Obviously, I don't necessarily want the Cardinals to be the Tampa Bay Rays. The Rays are a team that had to endure season after season of agonisingly bad play before finally reaching a point where it looks like they may have some real success for a while. The Cardinals shouldn't ever have to go through such an extended period of poor play, not with the fan base and resources they have. But still, with the Cards' long time pitching coach and managerial confidante signing a new contract yesterday, I think it's probably a fair question to ask. Do we, as fans, really see this team moving toward being the kind of team that we love to root for? Or do we see more of the same, with the same pitfalls looming up ahead that put the Cards into such a hole leading into the 2007 season?

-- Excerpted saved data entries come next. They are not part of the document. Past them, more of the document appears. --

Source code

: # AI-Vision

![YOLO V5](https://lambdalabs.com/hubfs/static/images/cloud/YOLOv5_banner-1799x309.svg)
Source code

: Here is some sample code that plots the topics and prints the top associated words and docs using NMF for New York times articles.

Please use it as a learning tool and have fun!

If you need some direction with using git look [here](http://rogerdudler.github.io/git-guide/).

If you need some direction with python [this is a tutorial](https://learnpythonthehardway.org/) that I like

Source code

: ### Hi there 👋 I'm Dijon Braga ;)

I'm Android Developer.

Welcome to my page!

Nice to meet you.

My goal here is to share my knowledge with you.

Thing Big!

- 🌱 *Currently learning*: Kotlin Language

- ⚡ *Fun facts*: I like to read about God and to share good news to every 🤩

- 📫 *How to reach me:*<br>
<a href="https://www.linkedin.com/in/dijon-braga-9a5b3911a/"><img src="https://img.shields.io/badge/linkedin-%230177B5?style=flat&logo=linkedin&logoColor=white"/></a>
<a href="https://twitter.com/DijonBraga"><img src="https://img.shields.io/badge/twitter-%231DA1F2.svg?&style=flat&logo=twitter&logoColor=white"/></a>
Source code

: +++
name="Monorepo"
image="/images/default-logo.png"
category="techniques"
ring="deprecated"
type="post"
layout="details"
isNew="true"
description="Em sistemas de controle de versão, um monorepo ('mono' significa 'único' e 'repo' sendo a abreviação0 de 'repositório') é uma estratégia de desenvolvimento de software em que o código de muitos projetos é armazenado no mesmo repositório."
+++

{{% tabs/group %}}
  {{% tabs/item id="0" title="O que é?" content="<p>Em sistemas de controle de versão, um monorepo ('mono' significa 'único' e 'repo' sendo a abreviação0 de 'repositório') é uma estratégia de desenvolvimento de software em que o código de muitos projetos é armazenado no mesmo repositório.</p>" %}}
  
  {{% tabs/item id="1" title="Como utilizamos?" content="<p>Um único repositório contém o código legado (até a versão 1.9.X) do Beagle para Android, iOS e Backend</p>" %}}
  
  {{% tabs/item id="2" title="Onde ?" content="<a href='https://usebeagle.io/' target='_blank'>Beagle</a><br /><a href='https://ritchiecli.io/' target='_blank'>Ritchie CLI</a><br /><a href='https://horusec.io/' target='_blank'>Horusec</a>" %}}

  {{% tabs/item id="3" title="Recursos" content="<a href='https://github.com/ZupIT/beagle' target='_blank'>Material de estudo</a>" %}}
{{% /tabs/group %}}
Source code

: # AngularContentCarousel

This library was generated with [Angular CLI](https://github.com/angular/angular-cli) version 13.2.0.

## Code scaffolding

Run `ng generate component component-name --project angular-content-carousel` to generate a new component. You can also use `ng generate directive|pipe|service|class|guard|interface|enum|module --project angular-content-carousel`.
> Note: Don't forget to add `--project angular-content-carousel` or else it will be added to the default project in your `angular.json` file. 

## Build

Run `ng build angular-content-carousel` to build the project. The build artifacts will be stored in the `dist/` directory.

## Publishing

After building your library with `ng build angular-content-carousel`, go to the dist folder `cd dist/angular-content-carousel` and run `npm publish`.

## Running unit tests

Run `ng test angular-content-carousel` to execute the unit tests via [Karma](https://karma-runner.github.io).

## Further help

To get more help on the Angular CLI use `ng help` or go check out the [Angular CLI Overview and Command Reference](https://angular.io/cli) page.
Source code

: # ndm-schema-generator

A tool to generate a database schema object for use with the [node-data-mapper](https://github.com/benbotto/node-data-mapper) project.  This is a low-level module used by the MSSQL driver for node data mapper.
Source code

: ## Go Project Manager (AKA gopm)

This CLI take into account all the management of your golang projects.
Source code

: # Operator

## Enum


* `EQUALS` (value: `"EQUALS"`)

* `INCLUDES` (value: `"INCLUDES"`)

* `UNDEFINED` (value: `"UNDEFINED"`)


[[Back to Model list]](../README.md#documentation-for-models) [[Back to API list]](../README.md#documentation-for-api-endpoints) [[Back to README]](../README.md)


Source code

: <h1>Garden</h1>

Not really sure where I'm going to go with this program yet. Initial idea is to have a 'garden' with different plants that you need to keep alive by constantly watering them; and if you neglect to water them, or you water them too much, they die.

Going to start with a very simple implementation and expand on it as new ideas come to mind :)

Does the team's philosophy truly match our own?

Or, heck, maybe I'm just reading way too much into all of this and grasping at straws to find something to write about on a Saturday morning in October. You could always just go with that, too, if you really dislike what I write. Either way.

I'll be back a bit later on with a game thread for the day's playoff action. Have a nice day, everyone.

Oh, and one other thing. This will most likely be my final Saturday post. Thanks to all of you who have made the assignment rewarding enough to justify having to actually drag my carcass out of the sweet, stuporous embrace of a Saturday morning to try and string together some coherent thoughts. Sadly, I find my energy simply unequal to the task of a full time gig over at the RFT, two days here, and the every once in a while that I have a chance to toss off something over at Future Redbirds. Something had to give. Thanks again, everybody.